Task statement:
When you write out the listing, keep each word exactly as it stands but include none of its images.

Data extract:
▼

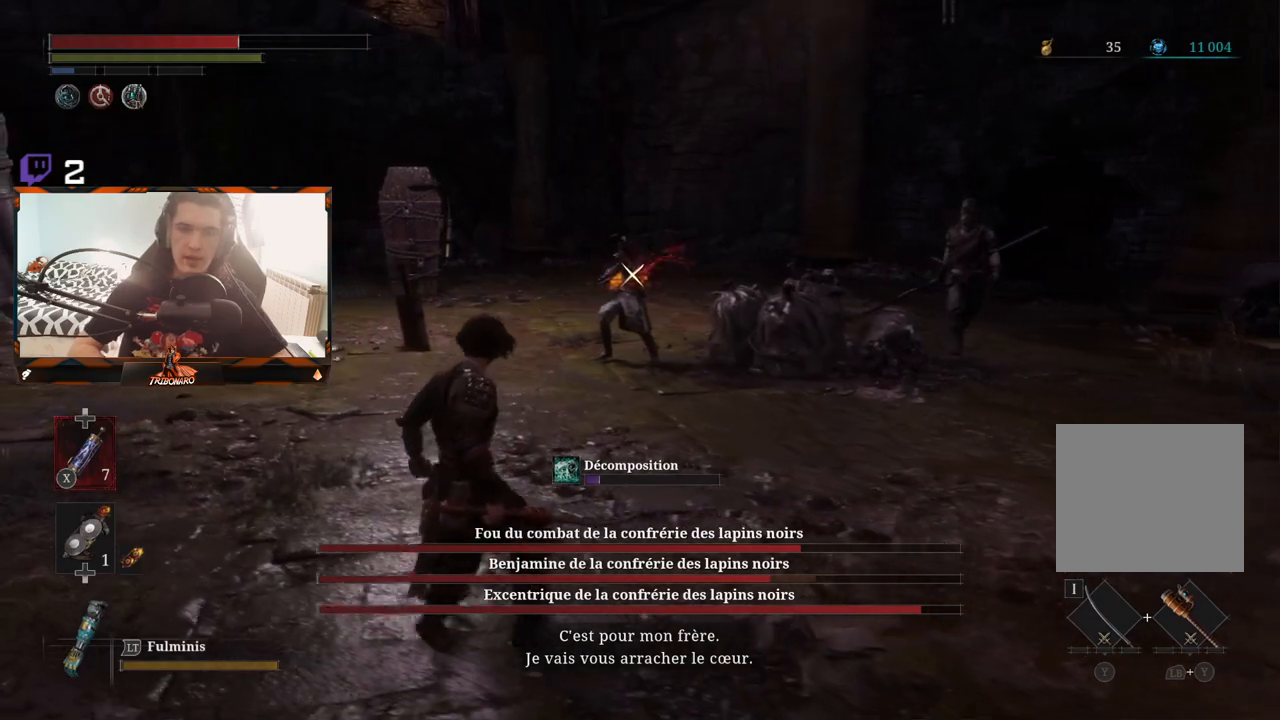
{"buttons": [], "left_stick": "up-left", "right_stick": "center", "events": []}
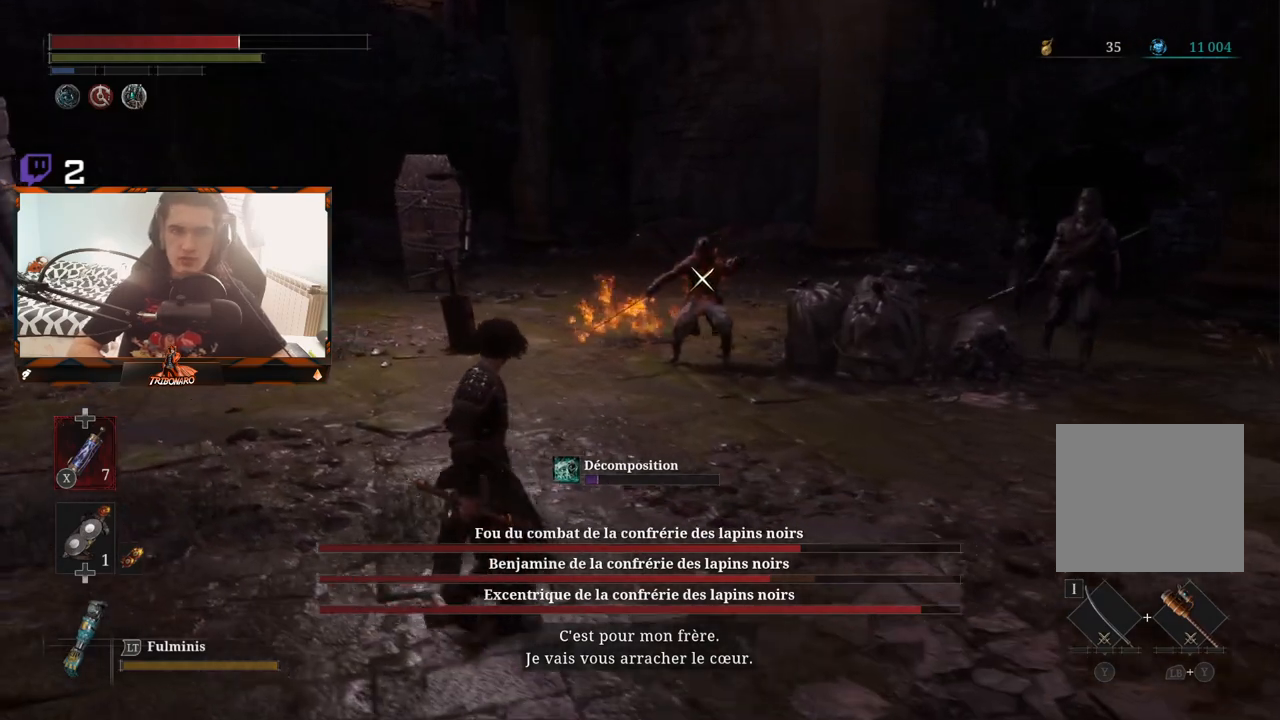
{"buttons": [], "left_stick": "left", "right_stick": "center", "events": [[50, "left_stick", "left"]]}
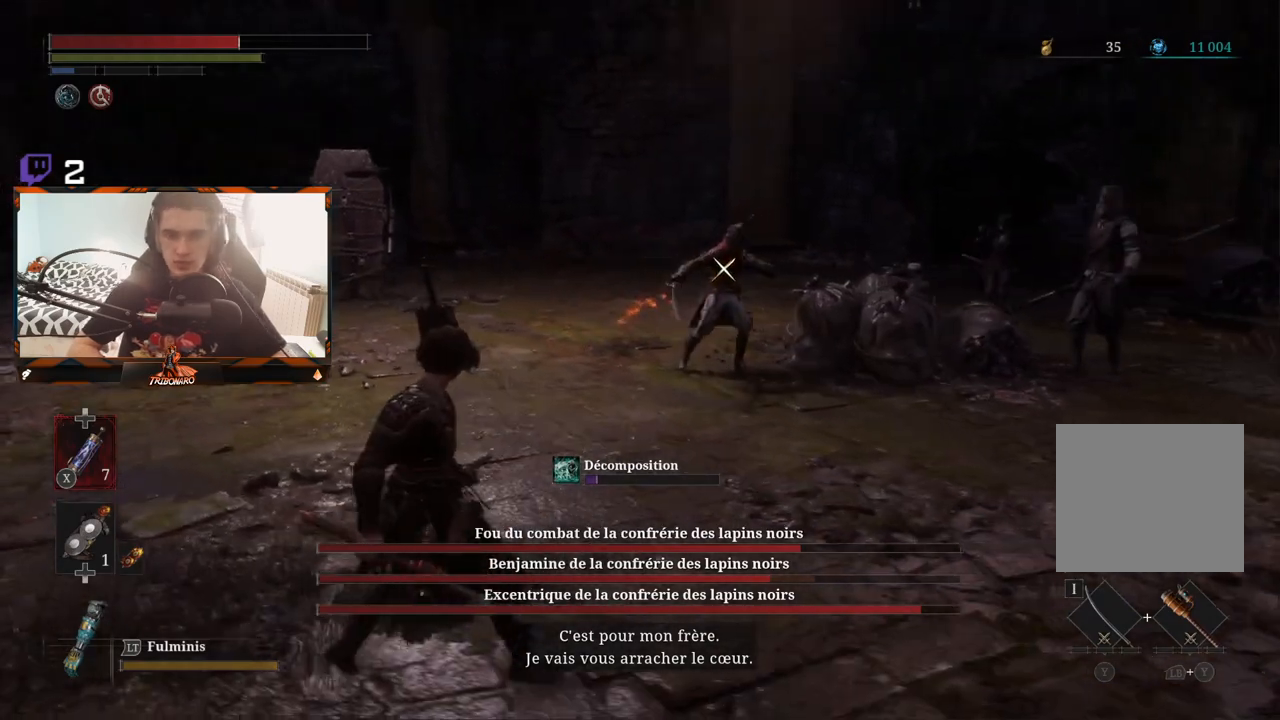
{"buttons": [], "left_stick": "left", "right_stick": "center", "events": []}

▲

Problem solution:
{"buttons": [], "left_stick": "up-left", "right_stick": "center", "events": []}
{"buttons": [], "left_stick": "left", "right_stick": "center", "events": [[50, "left_stick", "left"]]}
{"buttons": [], "left_stick": "left", "right_stick": "center", "events": []}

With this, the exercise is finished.